** Data records follows **
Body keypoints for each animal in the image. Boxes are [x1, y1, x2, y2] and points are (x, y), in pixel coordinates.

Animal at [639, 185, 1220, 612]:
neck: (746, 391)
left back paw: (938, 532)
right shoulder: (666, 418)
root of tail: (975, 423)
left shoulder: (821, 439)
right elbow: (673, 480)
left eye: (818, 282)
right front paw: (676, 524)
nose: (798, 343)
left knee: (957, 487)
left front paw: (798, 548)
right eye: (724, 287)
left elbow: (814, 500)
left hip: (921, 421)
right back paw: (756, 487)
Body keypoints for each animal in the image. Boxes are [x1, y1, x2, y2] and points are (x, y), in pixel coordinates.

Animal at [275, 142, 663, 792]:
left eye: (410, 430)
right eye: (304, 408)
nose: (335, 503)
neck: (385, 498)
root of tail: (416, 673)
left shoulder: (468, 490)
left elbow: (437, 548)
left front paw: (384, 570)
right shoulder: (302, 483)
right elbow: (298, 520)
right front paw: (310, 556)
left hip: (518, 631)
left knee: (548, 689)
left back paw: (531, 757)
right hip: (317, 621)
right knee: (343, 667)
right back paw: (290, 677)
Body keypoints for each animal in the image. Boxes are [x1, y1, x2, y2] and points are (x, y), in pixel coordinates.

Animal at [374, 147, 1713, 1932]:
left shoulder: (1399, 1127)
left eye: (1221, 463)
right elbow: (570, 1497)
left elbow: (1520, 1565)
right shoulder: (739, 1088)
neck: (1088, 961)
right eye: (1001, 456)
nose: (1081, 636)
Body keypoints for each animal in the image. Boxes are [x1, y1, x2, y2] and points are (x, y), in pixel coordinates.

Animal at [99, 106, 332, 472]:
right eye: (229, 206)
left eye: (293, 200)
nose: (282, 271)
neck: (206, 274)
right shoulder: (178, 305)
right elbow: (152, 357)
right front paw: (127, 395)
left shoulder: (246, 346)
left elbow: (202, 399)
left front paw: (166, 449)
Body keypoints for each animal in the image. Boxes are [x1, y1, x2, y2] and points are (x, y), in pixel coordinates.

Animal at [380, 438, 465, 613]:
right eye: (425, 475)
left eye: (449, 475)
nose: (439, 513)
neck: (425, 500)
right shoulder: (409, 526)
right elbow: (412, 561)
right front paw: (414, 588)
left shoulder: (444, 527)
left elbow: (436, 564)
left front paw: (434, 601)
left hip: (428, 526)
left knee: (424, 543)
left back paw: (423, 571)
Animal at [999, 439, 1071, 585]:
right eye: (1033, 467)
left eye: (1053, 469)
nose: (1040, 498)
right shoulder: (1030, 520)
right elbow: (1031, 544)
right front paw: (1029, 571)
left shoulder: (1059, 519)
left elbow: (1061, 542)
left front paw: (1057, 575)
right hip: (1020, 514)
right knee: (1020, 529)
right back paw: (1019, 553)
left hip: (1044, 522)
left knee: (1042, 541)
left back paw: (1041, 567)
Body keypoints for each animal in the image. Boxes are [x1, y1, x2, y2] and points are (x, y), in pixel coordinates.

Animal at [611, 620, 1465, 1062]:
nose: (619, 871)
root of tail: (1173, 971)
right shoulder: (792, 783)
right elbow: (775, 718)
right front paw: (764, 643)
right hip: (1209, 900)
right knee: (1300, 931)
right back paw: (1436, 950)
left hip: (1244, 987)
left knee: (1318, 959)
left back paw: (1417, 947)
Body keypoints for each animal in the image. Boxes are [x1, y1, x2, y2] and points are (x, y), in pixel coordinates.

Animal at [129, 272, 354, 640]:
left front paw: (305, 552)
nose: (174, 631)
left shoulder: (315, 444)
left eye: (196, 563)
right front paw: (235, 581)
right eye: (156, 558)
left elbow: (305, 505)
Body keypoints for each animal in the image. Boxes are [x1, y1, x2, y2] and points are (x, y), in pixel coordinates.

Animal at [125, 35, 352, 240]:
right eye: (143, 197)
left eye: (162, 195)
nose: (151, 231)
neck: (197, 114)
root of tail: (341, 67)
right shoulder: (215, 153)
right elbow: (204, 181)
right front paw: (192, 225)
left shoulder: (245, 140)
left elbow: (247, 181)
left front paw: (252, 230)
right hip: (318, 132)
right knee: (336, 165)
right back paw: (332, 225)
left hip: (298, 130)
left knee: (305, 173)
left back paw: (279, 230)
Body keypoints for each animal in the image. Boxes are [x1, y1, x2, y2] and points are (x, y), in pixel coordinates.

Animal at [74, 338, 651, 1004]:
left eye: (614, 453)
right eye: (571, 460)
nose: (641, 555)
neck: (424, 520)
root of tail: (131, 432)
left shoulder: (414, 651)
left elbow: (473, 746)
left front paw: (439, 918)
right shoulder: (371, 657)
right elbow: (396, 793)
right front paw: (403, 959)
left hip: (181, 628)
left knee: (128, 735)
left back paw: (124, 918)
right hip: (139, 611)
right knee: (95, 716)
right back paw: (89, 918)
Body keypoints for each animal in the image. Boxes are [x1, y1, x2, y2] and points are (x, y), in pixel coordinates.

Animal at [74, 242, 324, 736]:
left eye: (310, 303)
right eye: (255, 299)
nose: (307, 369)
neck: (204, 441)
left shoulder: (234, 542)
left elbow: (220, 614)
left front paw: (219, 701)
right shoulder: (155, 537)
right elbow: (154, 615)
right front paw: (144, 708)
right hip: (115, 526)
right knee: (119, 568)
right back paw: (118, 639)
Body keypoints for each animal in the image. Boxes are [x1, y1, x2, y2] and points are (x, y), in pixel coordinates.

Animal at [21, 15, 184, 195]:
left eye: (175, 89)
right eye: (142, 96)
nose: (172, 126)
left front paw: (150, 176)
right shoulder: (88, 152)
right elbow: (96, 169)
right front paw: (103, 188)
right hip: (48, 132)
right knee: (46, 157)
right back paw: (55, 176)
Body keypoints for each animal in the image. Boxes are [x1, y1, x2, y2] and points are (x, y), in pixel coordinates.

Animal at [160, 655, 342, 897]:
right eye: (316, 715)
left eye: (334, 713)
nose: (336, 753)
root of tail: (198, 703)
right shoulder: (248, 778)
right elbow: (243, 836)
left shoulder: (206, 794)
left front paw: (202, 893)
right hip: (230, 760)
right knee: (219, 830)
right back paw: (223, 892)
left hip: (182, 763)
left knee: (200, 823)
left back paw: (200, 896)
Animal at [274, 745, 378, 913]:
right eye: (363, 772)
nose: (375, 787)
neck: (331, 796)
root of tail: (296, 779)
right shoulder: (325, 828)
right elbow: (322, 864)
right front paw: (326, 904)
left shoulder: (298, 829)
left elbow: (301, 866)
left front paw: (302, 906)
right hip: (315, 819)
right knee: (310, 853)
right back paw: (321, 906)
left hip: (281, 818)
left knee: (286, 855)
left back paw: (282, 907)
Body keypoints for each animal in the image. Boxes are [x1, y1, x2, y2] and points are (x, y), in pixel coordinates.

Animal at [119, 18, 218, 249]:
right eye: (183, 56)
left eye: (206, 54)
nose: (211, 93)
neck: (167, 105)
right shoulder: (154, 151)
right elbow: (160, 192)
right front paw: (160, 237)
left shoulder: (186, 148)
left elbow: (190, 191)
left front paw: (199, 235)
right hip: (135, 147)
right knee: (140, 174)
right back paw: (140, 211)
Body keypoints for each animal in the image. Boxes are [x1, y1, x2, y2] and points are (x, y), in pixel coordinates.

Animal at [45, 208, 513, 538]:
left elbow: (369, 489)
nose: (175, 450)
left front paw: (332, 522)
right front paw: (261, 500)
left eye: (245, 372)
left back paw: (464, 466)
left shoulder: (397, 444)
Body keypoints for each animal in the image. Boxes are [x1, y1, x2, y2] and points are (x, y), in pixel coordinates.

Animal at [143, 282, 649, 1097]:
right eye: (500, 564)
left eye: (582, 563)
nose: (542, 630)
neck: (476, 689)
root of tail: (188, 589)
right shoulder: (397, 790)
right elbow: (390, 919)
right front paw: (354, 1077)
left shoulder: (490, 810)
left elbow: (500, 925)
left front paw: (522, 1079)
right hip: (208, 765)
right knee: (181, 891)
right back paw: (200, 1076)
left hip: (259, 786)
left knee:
** End of Data records **
**Task item**
Give back, exactly as written, the stretch from the line with "left hip: (428, 526)" through the line with "left hip: (1244, 987)", and no other lines from the records above.

**Result of this exercise**
left hip: (428, 526)
left knee: (424, 543)
left back paw: (423, 571)
Animal at [999, 439, 1071, 585]:
right eye: (1033, 467)
left eye: (1053, 469)
nose: (1040, 498)
right shoulder: (1030, 520)
right elbow: (1031, 544)
right front paw: (1029, 571)
left shoulder: (1059, 519)
left elbow: (1061, 542)
left front paw: (1057, 575)
right hip: (1020, 514)
right knee: (1020, 529)
right back paw: (1019, 553)
left hip: (1044, 522)
left knee: (1042, 541)
left back paw: (1041, 567)
Body keypoints for each animal in the image. Boxes are [x1, y1, x2, y2] and points are (x, y), in pixel coordinates.

Animal at [611, 620, 1465, 1062]:
nose: (619, 871)
root of tail: (1173, 971)
right shoulder: (792, 783)
right elbow: (775, 718)
right front paw: (764, 643)
right hip: (1209, 900)
right knee: (1300, 931)
right back paw: (1436, 950)
left hip: (1244, 987)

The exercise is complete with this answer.